### DIRECTIONS
Convert the lines from the beginning of the items up to and including the line containing "VEUILLEZ CONSULTER" into a JSON array of strings, with one string per line and blank lines omitted.

### RECORDS SUPPLIED
◇ ◇ ◇

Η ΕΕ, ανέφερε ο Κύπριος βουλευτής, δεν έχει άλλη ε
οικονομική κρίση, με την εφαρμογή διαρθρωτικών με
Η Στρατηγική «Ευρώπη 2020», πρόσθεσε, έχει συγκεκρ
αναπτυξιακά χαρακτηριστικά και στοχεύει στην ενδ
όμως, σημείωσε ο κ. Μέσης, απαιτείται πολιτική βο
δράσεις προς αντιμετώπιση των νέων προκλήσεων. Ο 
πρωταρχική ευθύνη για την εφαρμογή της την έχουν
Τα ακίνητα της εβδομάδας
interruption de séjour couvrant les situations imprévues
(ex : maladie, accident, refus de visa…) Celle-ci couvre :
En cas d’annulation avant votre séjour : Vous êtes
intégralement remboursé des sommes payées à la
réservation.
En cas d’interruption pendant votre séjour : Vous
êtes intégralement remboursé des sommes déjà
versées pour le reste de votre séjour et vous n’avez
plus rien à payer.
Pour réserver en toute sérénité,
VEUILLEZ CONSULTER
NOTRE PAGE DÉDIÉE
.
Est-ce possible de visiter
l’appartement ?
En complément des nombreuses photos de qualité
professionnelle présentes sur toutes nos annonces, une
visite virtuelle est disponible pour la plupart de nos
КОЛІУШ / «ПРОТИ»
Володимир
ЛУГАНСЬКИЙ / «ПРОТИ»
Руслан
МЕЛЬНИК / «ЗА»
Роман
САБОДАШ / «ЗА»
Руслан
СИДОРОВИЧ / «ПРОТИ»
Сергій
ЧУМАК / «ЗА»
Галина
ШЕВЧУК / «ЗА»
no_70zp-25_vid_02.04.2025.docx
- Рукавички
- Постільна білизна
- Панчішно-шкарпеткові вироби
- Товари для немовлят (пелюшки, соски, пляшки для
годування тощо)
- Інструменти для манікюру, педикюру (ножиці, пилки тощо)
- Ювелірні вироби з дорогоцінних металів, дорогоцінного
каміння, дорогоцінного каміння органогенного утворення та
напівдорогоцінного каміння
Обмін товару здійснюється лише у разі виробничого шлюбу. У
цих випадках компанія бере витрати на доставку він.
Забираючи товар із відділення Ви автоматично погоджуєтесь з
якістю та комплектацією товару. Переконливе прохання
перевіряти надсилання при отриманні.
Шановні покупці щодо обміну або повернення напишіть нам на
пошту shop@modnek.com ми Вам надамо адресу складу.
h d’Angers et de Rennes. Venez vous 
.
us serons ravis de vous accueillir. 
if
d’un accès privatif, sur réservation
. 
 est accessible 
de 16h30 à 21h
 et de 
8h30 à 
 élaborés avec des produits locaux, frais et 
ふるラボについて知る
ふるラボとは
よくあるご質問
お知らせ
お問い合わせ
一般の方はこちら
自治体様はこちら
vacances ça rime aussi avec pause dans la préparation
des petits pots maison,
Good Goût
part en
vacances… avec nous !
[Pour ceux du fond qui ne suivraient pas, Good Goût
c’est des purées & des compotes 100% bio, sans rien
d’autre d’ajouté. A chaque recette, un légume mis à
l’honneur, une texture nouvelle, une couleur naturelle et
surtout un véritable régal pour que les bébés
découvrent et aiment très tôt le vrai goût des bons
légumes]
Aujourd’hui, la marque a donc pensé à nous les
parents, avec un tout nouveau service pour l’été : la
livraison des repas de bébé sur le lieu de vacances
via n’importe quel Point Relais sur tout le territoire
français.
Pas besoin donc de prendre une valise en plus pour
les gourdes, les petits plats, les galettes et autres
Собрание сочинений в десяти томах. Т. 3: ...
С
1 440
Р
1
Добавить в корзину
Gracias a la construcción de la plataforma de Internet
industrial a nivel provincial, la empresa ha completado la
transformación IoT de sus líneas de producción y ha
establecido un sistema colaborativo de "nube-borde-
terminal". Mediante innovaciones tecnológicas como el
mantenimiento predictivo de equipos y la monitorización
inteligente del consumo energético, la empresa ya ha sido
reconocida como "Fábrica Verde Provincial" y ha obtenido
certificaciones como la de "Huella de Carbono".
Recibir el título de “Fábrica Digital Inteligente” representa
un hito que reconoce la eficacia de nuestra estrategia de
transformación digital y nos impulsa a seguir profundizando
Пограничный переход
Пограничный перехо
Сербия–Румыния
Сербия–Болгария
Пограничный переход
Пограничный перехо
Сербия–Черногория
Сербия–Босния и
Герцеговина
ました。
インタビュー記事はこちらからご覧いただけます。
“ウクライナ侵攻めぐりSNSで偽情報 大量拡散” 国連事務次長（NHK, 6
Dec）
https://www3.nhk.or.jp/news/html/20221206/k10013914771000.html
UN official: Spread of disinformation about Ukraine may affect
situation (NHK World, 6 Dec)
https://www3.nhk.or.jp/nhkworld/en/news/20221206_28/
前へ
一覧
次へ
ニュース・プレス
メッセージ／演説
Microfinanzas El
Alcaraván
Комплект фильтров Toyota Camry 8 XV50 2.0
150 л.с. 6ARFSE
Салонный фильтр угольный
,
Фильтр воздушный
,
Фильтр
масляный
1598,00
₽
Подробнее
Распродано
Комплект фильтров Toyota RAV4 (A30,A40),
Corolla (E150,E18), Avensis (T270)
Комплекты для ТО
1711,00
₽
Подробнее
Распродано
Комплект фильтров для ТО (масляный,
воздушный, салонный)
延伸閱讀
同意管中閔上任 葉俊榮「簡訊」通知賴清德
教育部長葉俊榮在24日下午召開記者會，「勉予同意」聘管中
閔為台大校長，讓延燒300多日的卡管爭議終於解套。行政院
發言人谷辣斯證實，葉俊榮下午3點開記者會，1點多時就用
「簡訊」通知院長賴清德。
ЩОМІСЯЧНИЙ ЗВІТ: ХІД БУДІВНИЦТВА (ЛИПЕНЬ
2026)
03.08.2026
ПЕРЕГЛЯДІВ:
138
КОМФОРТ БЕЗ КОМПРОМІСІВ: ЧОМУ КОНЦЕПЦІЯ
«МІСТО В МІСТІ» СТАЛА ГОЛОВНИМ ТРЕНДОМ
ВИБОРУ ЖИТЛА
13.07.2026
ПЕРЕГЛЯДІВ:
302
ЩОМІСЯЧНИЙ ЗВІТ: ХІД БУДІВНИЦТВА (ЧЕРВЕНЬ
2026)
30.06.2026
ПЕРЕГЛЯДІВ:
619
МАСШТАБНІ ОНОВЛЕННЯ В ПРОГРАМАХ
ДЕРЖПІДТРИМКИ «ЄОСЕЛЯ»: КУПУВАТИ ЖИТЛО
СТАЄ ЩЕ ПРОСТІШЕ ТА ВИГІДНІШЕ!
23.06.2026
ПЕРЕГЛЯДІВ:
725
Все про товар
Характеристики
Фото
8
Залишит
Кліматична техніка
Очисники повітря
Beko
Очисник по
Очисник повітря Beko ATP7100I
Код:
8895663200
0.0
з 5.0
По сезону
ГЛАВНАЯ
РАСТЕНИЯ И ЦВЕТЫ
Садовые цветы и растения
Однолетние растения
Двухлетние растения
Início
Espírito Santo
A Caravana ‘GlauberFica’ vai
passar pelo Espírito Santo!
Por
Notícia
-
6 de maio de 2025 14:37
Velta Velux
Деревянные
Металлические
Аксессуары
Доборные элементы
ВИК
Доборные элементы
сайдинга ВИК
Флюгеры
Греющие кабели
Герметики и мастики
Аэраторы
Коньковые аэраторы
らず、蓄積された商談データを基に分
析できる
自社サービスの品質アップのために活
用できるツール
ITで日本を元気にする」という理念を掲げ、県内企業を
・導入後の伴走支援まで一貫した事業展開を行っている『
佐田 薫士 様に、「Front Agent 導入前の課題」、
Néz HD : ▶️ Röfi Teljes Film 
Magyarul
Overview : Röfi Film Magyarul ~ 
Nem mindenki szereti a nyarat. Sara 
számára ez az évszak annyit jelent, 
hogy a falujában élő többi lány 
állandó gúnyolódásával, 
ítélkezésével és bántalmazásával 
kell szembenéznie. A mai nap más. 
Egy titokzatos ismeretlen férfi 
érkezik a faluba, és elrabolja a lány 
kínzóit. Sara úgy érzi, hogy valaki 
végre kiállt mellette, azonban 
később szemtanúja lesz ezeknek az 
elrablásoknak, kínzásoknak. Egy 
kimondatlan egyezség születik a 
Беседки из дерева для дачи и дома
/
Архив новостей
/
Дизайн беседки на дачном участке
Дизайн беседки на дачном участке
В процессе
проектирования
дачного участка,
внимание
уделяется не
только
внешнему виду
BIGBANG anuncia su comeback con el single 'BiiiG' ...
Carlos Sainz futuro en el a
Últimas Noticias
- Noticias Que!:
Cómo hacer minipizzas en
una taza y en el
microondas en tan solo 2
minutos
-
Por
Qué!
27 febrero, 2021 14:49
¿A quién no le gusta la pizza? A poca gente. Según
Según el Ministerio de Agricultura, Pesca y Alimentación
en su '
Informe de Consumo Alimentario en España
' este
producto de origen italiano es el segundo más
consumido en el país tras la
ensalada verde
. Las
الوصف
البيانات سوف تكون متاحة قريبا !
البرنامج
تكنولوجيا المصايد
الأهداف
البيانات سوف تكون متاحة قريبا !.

◇ ◇ ◇

### TASK RESPONSE
[
  "Η ΕΕ, ανέφερε ο Κύπριος βουλευτής, δεν έχει άλλη ε",
  "οικονομική κρίση, με την εφαρμογή διαρθρωτικών με",
  "Η Στρατηγική «Ευρώπη 2020», πρόσθεσε, έχει συγκεκρ",
  "αναπτυξιακά χαρακτηριστικά και στοχεύει στην ενδ",
  "όμως, σημείωσε ο κ. Μέσης, απαιτείται πολιτική βο",
  "δράσεις προς αντιμετώπιση των νέων προκλήσεων. Ο ",
  "πρωταρχική ευθύνη για την εφαρμογή της την έχουν",
  "Τα ακίνητα της εβδομάδας",
  "interruption de séjour couvrant les situations imprévues",
  "(ex : maladie, accident, refus de visa…) Celle-ci couvre :",
  "En cas d’annulation avant votre séjour : Vous êtes",
  "intégralement remboursé des sommes payées à la",
  "réservation.",
  "En cas d’interruption pendant votre séjour : Vous",
  "êtes intégralement remboursé des sommes déjà",
  "versées pour le reste de votre séjour et vous n’avez",
  "plus rien à payer.",
  "Pour réserver en toute sérénité,",
  "VEUILLEZ CONSULTER"
]